Techniques for constraining rock compressibility magnitude can aid in reducing uncertainty associated with reservoir flow and well operability prediction when core recovery issues dictate that such geomechanical analyses must be performed without the luxury of laboratory testing. An extensive database of uniaxial strain pore volume compressibility "Cf" measurements has been compiled for diverse siliciclastic reservoirs ranging from unconsolidated sands to tight gas sandstones. We observe that: (i) elastic stiffness determined from unloading back to pre-production, initial reservoir stress conditions "IRSC" declines systematically from cemented to friable to unconsolidated formations in response to complex variation in microstructural parameters; (ii) the difference between "Cf" magnitude measured on loading versus unloading to "IRSC" is attributable to the irrecoverable (plastic) component of deformation which increases systematically as elastic stiffness decreases. Thus "Cf" at "IRSC" can be approximated from dynamic elastic moduli derived from acoustic wireline measurements following fluid substitution to simulate dry rock response. Subsequent "Cf" evolution with fluid pressure reduction "DPres" can be highly non-linear due to shearenhanced compaction and pore collapse. Finite element modeling has been used to iterate on elastoplastic material parameters describing the Cam clay constitutive model until a best-fit with experimentally derived "Cf" versus "DPres" response is achieved. Cam clay material parameters exhibit distinct lithotype-dependent trends that potentially enable their prediction from wireline measurements without recourse to core testing.

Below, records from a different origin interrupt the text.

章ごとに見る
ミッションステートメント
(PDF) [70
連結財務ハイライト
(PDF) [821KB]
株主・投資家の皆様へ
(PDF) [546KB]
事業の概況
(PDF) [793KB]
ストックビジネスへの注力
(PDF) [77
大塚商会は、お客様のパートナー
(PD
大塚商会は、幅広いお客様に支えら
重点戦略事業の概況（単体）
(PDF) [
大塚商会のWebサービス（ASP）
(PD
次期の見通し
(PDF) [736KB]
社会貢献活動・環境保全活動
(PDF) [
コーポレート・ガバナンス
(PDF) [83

Reservoir pore volume compressibility (oftentimes referred to as formation compressibility, "Cf") is a fundamental rock property utilized in many reservoir engineering calculations including reserves estimates, reservoir performance and production forecasting . "Cf" dictates the magnitude of pore volume strain associated with declining fluid pressure resulting from production. As typical values in oilfield units range from ~1E-6 < Cf (1/psi) < ~100E-6 for each million barrels of reservoir pore space a reduction of between 1 and 100 barrels would result for every "psi" decrease in fluid pressure, where 1psi = 6.8948kPa. Porosity reduction controlled by "Cf" contributes to pressure maintenance and therefore enhances fluid production. For example, in the Bachaquero field in Venezuela, half of the production was attributed to compaction drive  however reservoir compaction due to fluid withdrawal can also result in significant permeability impairment . "Cf" can only be accurately quantified via geomechanical measurements on recovered core in which care is taken to simulate in situ stress magnitudes and boundary conditions . In undersaturated reservoirs (fluid pressures in excess of the bubblepoint) liquid and formation compressibilities represent significant proportions of the total compressibility of the reservoir system. While fluid properties are generally well constrained, pressure decline above the bubblepoint can be very rapid such that a substantial amount of recovery can occur prior to obtaining core and measuring mechanical properties. To accommodate this need for rock property data early in the production lifecycle a technique for predicting "Cf" from geophysical wireline logs offers considerable advantage. Further, discrete core measurements are rarely obtained in sufficient number to overcome between-sample data variability.